TEXT SECTION:
###
Ooooohhh I just have to tell you about the fabulous time I had at the American Legion Post the other night. It was Friday and since Wayne was out of town for the weekend, he said he was going to visit a sick friend but I think he really went squirrel hunting, I decided to go out to eat with the girls. Hey, I’m not that old that I can’t consider myself as one of the girls; I was the youngest one there and I haven’t even had a hip replacement yet, so there.
They started serving dinner at 5 o’clock and we got there early so we decided to have a little drinkypoo while we were there. I wasn’t driving so I put in my order. Do you know, they don’t know how to make a Quiet Snuzzle or a Friggin’ Quickie. I told them Wayne talked about them all the time when he came home late from the Legion; I just assumed they would know how to make them. Well they didn’t; so they suggested I order either a ‘Mar Teeny’ or a “Long ‘something’ Iced Tea.” The tea sounded like it would go good with my fish dinner. I don’t know what they put in my ‘tea’ but it made the temperature in the room go up. Maybe they stirred it instead of shaking it. Anyway I had to go outside and flap my dress. The other girls ordered beer but it didn’t affect them any that I could tell. I wonder if Wayne knows how to mix that drink. It was so nice.
Anyway I was feeling pretty good when it came time to order my supper. I got the ALL-YOU-CAN-EAT broasted fish with a baked potato. They had the loveliest crispy-fresh salad and there were rolls, and pudding, several kinds of salad dressing, and Jell-O, and I could have gotten French fries or macaroni & cheese instead of the baked potato. I can’t imagine eating macaroni & cheese with fish, yuck.
###
Extracted lines
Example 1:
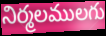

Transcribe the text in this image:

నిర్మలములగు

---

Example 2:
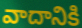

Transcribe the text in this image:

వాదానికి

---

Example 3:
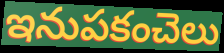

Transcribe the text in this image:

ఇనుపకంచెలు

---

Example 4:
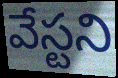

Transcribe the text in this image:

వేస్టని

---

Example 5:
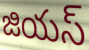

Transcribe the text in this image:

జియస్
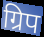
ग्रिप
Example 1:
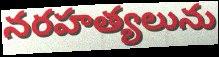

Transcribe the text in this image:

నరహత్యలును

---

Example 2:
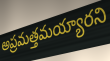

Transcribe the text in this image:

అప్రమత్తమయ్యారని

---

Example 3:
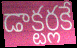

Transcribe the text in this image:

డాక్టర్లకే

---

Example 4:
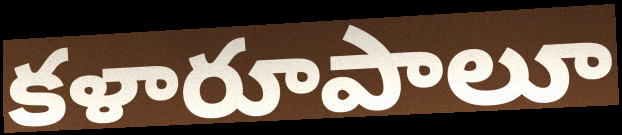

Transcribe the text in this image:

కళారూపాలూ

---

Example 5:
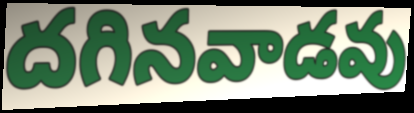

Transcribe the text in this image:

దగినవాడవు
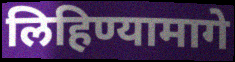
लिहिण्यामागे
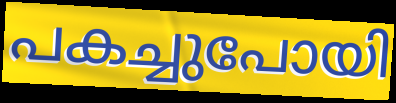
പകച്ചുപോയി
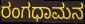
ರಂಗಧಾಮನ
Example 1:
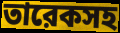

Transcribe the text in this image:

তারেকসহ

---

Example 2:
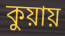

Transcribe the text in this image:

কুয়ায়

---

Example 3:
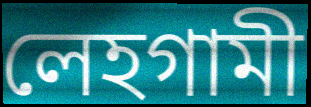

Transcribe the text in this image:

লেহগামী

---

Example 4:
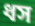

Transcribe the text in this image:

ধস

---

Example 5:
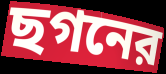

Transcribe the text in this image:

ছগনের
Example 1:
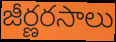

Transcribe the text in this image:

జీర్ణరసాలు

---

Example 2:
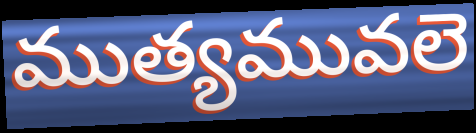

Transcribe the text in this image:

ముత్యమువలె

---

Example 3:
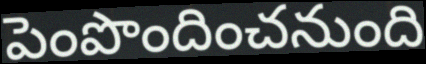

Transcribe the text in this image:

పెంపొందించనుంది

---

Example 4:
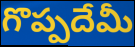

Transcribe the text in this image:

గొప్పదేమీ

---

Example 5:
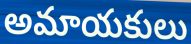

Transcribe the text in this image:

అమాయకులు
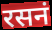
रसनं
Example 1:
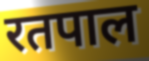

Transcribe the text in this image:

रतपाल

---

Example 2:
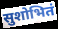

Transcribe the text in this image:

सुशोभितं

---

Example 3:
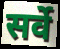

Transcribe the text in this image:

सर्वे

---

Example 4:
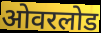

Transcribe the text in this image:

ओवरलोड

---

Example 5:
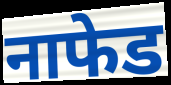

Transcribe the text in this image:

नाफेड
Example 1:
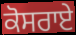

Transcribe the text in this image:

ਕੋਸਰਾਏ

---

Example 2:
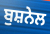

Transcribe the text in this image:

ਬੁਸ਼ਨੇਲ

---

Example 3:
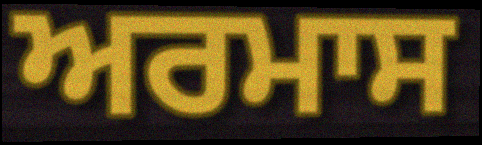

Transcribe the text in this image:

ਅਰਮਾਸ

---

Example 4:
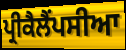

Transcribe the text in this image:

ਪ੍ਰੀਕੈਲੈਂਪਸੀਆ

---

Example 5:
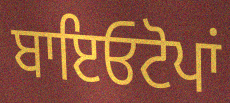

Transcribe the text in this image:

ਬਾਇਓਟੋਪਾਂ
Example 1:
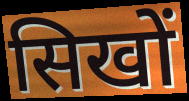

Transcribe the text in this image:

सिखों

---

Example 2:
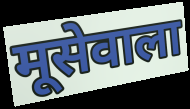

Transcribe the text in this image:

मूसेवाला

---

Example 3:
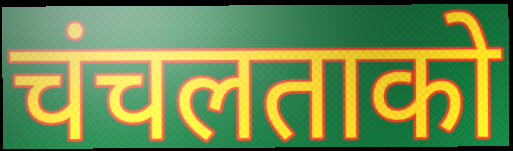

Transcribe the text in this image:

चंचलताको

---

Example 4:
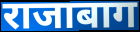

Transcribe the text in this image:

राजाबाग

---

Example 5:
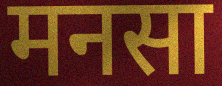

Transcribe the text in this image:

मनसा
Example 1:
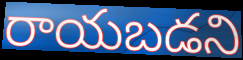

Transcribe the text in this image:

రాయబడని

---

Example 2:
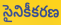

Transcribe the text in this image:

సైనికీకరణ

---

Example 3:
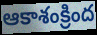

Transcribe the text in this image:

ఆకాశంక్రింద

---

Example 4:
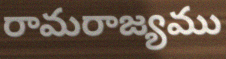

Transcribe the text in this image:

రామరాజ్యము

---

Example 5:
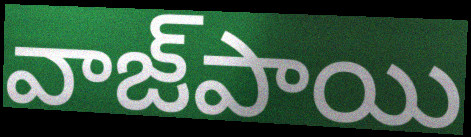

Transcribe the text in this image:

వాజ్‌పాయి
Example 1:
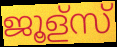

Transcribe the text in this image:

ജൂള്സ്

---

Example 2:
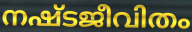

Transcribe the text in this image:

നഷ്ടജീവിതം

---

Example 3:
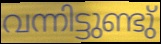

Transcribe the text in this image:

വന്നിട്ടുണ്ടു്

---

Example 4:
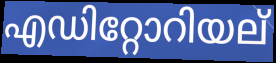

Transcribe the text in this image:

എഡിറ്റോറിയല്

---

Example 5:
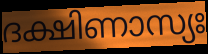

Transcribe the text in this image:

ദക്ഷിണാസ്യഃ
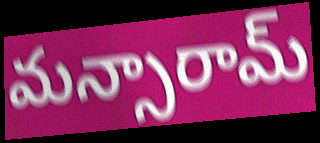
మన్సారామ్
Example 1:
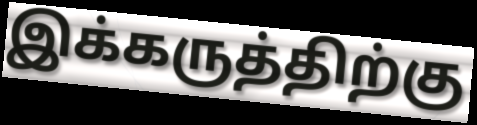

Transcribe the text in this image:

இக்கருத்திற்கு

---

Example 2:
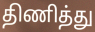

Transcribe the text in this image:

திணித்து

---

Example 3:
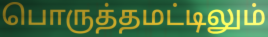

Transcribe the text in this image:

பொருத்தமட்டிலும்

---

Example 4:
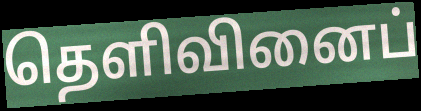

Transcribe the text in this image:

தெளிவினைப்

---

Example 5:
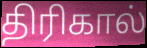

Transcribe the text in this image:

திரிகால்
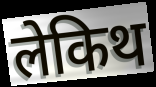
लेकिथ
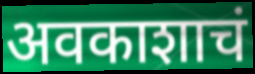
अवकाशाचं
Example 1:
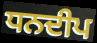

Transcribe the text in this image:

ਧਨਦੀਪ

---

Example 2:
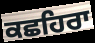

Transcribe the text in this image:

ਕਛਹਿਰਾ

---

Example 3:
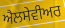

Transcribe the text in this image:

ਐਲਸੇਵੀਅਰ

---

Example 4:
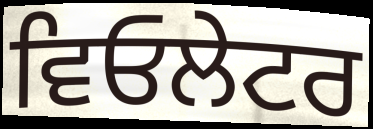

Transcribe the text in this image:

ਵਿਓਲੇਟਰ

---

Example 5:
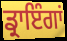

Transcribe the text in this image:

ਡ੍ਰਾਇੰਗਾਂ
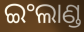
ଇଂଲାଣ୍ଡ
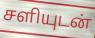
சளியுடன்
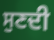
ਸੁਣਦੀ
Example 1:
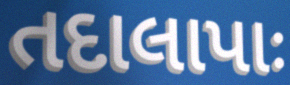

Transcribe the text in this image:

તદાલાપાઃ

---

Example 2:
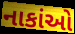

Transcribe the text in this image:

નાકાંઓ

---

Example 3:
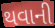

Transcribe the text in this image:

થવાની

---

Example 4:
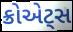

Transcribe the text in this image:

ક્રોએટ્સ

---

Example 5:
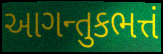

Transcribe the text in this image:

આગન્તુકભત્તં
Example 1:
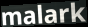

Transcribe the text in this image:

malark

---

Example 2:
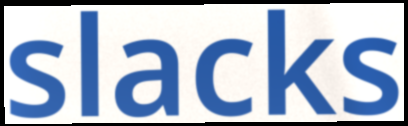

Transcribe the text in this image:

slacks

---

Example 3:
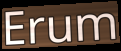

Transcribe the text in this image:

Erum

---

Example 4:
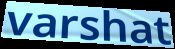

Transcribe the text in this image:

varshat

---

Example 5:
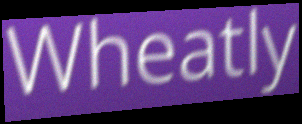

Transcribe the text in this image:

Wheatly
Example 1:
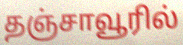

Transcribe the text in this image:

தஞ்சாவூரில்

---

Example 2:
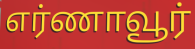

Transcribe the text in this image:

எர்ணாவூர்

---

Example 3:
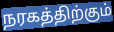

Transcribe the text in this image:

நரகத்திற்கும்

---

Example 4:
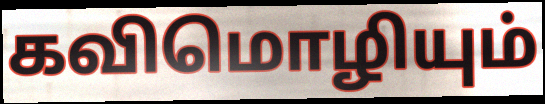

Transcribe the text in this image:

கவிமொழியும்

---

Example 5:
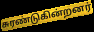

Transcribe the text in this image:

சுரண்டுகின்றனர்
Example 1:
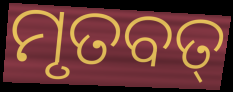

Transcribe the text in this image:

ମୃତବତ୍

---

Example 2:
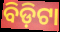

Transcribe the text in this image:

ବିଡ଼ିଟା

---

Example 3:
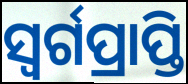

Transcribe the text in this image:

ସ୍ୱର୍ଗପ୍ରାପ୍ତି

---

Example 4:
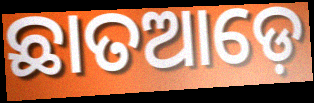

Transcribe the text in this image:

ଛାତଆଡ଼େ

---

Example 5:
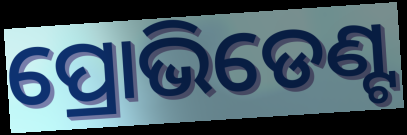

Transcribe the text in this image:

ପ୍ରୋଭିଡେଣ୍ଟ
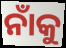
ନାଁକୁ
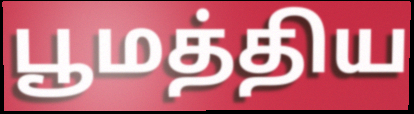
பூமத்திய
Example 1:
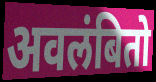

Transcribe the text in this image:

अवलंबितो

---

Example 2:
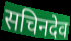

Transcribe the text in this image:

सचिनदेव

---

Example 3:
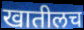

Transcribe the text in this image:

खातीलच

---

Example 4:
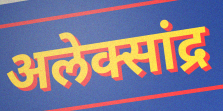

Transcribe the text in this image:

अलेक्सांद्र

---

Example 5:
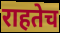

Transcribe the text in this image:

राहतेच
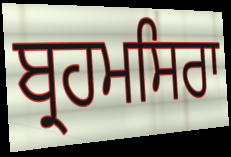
###
TASK STATEMENT:
Copy out the whole Legion fish dinner story word for word. The lines have nothing to do with this.

OUTPUT BELOW:
Ooooohhh I just have to tell you about the fabulous time I had at the American Legion Post the other night. It was Friday and since Wayne was out of town for the weekend, he said he was going to visit a sick friend but I think he really went squirrel hunting, I decided to go out to eat with the girls. Hey, I’m not that old that I can’t consider myself as one of the girls; I was the youngest one there and I haven’t even had a hip replacement yet, so there.
They started serving dinner at 5 o’clock and we got there early so we decided to have a little drinkypoo while we were there. I wasn’t driving so I put in my order. Do you know, they don’t know how to make a Quiet Snuzzle or a Friggin’ Quickie. I told them Wayne talked about them all the time when he came home late from the Legion; I just assumed they would know how to make them. Well they didn’t; so they suggested I order either a ‘Mar Teeny’ or a “Long ‘something’ Iced Tea.” The tea sounded like it would go good with my fish dinner. I don’t know what they put in my ‘tea’ but it made the temperature in the room go up. Maybe they stirred it instead of shaking it. Anyway I had to go outside and flap my dress. The other girls ordered beer but it didn’t affect them any that I could tell. I wonder if Wayne knows how to mix that drink. It was so nice.
Anyway I was feeling pretty good when it came time to order my supper. I got the ALL-YOU-CAN-EAT broasted fish with a baked potato. They had the loveliest crispy-fresh salad and there were rolls, and pudding, several kinds of salad dressing, and Jell-O, and I could have gotten French fries or macaroni & cheese instead of the baked potato. I can’t imagine eating macaroni & cheese with fish, yuck.